▸ **REQUEST**
The answer is every record that follows, printed exactly.

____________________

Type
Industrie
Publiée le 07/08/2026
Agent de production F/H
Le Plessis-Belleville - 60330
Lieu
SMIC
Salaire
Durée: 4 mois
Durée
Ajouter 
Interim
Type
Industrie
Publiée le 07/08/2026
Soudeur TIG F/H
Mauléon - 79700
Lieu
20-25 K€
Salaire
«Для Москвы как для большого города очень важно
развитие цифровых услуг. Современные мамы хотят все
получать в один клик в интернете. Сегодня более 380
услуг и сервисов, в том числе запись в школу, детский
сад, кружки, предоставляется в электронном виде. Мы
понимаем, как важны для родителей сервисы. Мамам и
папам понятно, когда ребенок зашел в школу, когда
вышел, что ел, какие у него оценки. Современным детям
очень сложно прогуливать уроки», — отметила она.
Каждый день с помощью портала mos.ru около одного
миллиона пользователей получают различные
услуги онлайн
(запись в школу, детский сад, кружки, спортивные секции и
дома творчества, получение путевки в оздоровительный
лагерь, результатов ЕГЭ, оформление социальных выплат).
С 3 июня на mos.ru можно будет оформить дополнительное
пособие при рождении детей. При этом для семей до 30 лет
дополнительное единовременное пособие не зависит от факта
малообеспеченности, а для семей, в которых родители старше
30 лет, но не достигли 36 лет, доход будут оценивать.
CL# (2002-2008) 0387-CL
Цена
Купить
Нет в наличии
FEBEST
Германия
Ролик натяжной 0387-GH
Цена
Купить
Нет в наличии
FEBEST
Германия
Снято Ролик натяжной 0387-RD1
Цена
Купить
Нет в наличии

____________________

▸ **OUTPUT OF THE EXERCISE**
Type
Industrie
Publiée le 07/08/2026
Agent de production F/H
Le Plessis-Belleville - 60330
Lieu
SMIC
Salaire
Durée: 4 mois
Durée
Ajouter 
Interim
Type
Industrie
Publiée le 07/08/2026
Soudeur TIG F/H
Mauléon - 79700
Lieu
20-25 K€
Salaire
«Для Москвы как для большого города очень важно
развитие цифровых услуг. Современные мамы хотят все
получать в один клик в интернете. Сегодня более 380
услуг и сервисов, в том числе запись в школу, детский
сад, кружки, предоставляется в электронном виде. Мы
понимаем, как важны для родителей сервисы. Мамам и
папам понятно, когда ребенок зашел в школу, когда
вышел, что ел, какие у него оценки. Современным детям
очень сложно прогуливать уроки», — отметила она.
Каждый день с помощью портала mos.ru около одного
миллиона пользователей получают различные
услуги онлайн
(запись в школу, детский сад, кружки, спортивные секции и
дома творчества, получение путевки в оздоровительный
лагерь, результатов ЕГЭ, оформление социальных выплат).
С 3 июня на mos.ru можно будет оформить дополнительное
пособие при рождении детей. При этом для семей до 30 лет
дополнительное единовременное пособие не зависит от факта
малообеспеченности, а для семей, в которых родители старше
30 лет, но не достигли 36 лет, доход будут оценивать.
CL# (2002-2008) 0387-CL
Цена
Купить
Нет в наличии
FEBEST
Германия
Ролик натяжной 0387-GH
Цена
Купить
Нет в наличии
FEBEST
Германия
Снято Ролик натяжной 0387-RD1
Цена
Купить
Нет в наличии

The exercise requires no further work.